Most recently, Biden announced plans to sell his first arms to Taiwan, who has made a desire for long-range missiles clear. Trump sold billions of dollars worth of weapons during his presidency, in addition to sending cabinet officials to Taiwan to meet with counterparts, a first in recognizing sovereignty. As the United States has recently developed even stronger ties, China is taking close watch over what it considers its own and hinted at threats towards possible advances on the island.
Officials on both sides of the Pacific say that Taiwan could be the biggest contributor to future US-China animosity. In the United States, many experts want a clear declaration of Taiwan’s defense. In “Foreign Affairs” magazine, president of the Council on Foreign Relations Richard N. Haass wrote “The time has come for the United States to introduce a policy of strategic clarity: one that makes explicit that the United States would respond to any Chinese use of force against Taiwan.”

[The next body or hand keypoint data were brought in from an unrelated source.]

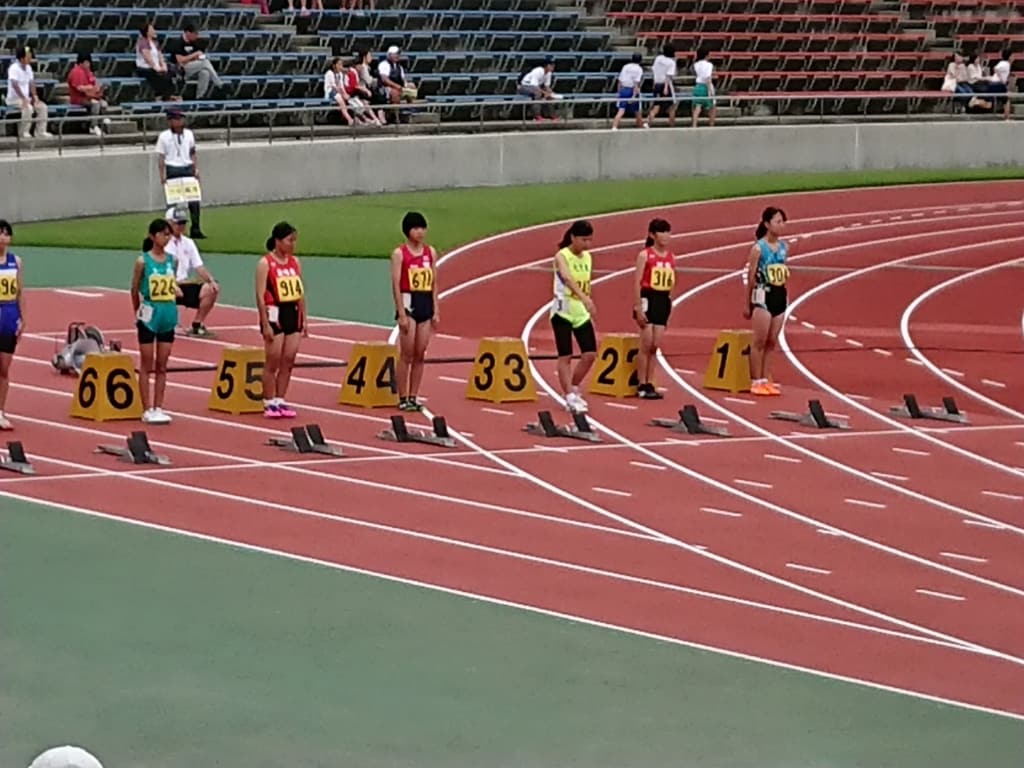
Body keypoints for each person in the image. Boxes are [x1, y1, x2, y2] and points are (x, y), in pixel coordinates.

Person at [130, 218, 181, 424]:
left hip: (168, 313)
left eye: (169, 234)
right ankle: (145, 408)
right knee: (146, 363)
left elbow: (172, 285)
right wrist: (137, 311)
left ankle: (158, 406)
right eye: (162, 234)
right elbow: (134, 288)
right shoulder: (143, 261)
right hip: (149, 314)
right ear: (153, 236)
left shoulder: (172, 260)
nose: (166, 238)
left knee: (162, 364)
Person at [256, 222, 306, 419]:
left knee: (289, 358)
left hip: (293, 312)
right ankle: (268, 401)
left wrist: (305, 319)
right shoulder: (265, 263)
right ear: (278, 241)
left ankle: (280, 398)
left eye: (295, 240)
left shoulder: (295, 262)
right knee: (273, 359)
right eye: (289, 240)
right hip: (273, 312)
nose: (293, 244)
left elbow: (301, 293)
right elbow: (259, 295)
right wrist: (264, 323)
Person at [390, 211, 438, 412]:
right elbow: (396, 284)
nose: (420, 232)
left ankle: (413, 396)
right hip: (409, 304)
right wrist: (401, 312)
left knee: (420, 352)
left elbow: (434, 282)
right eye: (415, 228)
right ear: (408, 231)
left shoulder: (430, 253)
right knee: (407, 353)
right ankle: (402, 396)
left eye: (422, 228)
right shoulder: (400, 254)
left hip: (425, 302)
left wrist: (436, 309)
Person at [551, 220, 598, 414]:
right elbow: (567, 277)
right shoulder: (562, 256)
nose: (587, 244)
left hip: (580, 311)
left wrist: (585, 303)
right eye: (583, 240)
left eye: (590, 240)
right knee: (566, 355)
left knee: (590, 354)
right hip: (563, 310)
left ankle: (573, 387)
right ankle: (569, 395)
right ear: (573, 237)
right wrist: (584, 297)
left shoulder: (588, 257)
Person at [743, 206, 790, 397]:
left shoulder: (785, 247)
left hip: (779, 294)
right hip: (763, 295)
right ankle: (755, 381)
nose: (781, 225)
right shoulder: (758, 248)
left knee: (772, 341)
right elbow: (751, 276)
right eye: (778, 221)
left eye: (783, 222)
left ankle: (765, 378)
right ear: (767, 224)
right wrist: (747, 303)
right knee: (759, 341)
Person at [633, 218, 675, 400]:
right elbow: (637, 283)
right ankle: (642, 383)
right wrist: (638, 307)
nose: (666, 236)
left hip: (663, 300)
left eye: (668, 232)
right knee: (646, 343)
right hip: (648, 298)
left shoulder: (672, 257)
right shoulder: (645, 255)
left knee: (655, 345)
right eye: (662, 232)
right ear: (652, 235)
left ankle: (650, 381)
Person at [164, 204, 219, 337]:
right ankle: (171, 323)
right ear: (169, 223)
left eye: (183, 223)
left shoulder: (188, 243)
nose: (181, 226)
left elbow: (198, 266)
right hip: (167, 283)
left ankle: (197, 324)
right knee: (166, 287)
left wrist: (211, 280)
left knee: (210, 289)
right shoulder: (163, 242)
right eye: (178, 223)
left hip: (184, 283)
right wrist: (171, 283)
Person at [0, 220, 24, 430]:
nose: (3, 238)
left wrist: (22, 318)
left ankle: (0, 411)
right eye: (0, 234)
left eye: (6, 234)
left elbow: (20, 292)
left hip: (9, 315)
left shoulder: (15, 261)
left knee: (4, 368)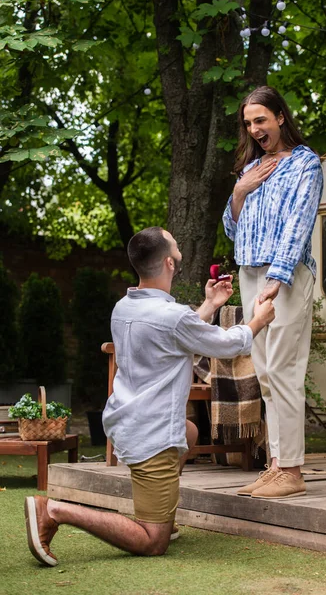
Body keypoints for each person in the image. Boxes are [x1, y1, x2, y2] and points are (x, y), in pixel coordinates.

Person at [25, 227, 275, 567]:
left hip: (128, 421)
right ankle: (53, 510)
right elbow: (227, 344)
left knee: (189, 433)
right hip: (151, 434)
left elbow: (176, 335)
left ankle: (161, 509)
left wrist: (209, 305)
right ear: (170, 262)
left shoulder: (124, 307)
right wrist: (258, 320)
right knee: (152, 541)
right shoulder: (170, 317)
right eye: (177, 246)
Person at [223, 86, 323, 499]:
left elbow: (299, 225)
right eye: (249, 123)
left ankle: (292, 470)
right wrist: (240, 191)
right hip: (250, 272)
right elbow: (232, 230)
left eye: (261, 119)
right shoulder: (251, 168)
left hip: (284, 274)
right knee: (263, 371)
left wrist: (276, 278)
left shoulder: (306, 164)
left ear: (280, 117)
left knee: (282, 368)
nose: (255, 128)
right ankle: (276, 465)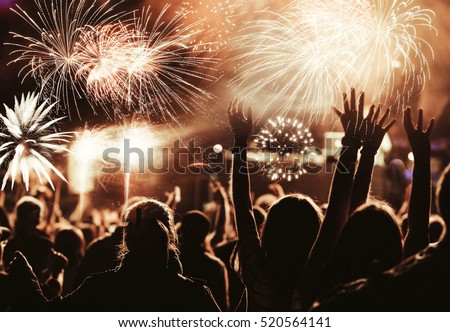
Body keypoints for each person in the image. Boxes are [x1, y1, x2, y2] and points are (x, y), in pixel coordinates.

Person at [8, 199, 220, 311]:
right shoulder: (194, 294)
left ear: (126, 239)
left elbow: (45, 319)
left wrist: (27, 279)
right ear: (170, 238)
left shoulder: (99, 288)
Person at [228, 99, 322, 311]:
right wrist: (357, 150)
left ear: (272, 228)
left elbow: (243, 208)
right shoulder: (321, 278)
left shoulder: (259, 275)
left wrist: (240, 143)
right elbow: (342, 216)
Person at [178, 210, 229, 311]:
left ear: (181, 231)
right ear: (205, 234)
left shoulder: (172, 261)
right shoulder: (215, 266)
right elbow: (222, 306)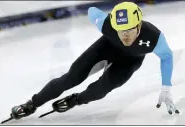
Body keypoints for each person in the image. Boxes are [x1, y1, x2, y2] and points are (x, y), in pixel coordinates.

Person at [10, 2, 179, 120]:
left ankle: (76, 99)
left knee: (100, 90)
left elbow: (167, 56)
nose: (124, 36)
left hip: (129, 61)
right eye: (120, 31)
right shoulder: (107, 25)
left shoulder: (154, 37)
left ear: (139, 26)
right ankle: (32, 103)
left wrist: (166, 87)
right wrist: (108, 18)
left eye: (129, 30)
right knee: (70, 78)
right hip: (105, 48)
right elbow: (92, 11)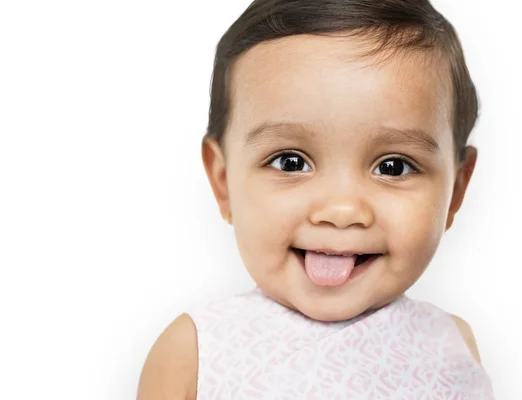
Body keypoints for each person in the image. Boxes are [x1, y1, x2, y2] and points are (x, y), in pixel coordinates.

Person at [137, 0, 495, 398]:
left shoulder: (454, 343)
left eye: (393, 167)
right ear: (223, 182)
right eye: (291, 162)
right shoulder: (197, 349)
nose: (341, 211)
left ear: (456, 191)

Politicians on both sides of the aisle have demonstrated clear support for this policy that they say is a more hawkish, but necessary endeavor. There is great trade potential for both countries, as Taiwan is the United States’ ninth-largest trading partner, and in turn is the second-largest partner for the island. Taiwan leads the world in semiconductor production, providing essential microchips for the world’s technological consumption. Improving trade ties would benefit both nations, but the main question for the United States remains how far to go to avoid provoking an increasingly strong China.
With the latest actions, both sides have explicitly outlined their contingency plans for coming to Taiwan’s defense should the other side advance. Yet Taiwan has made it clear the United States is a valuable ally, and China has no right to assert authority.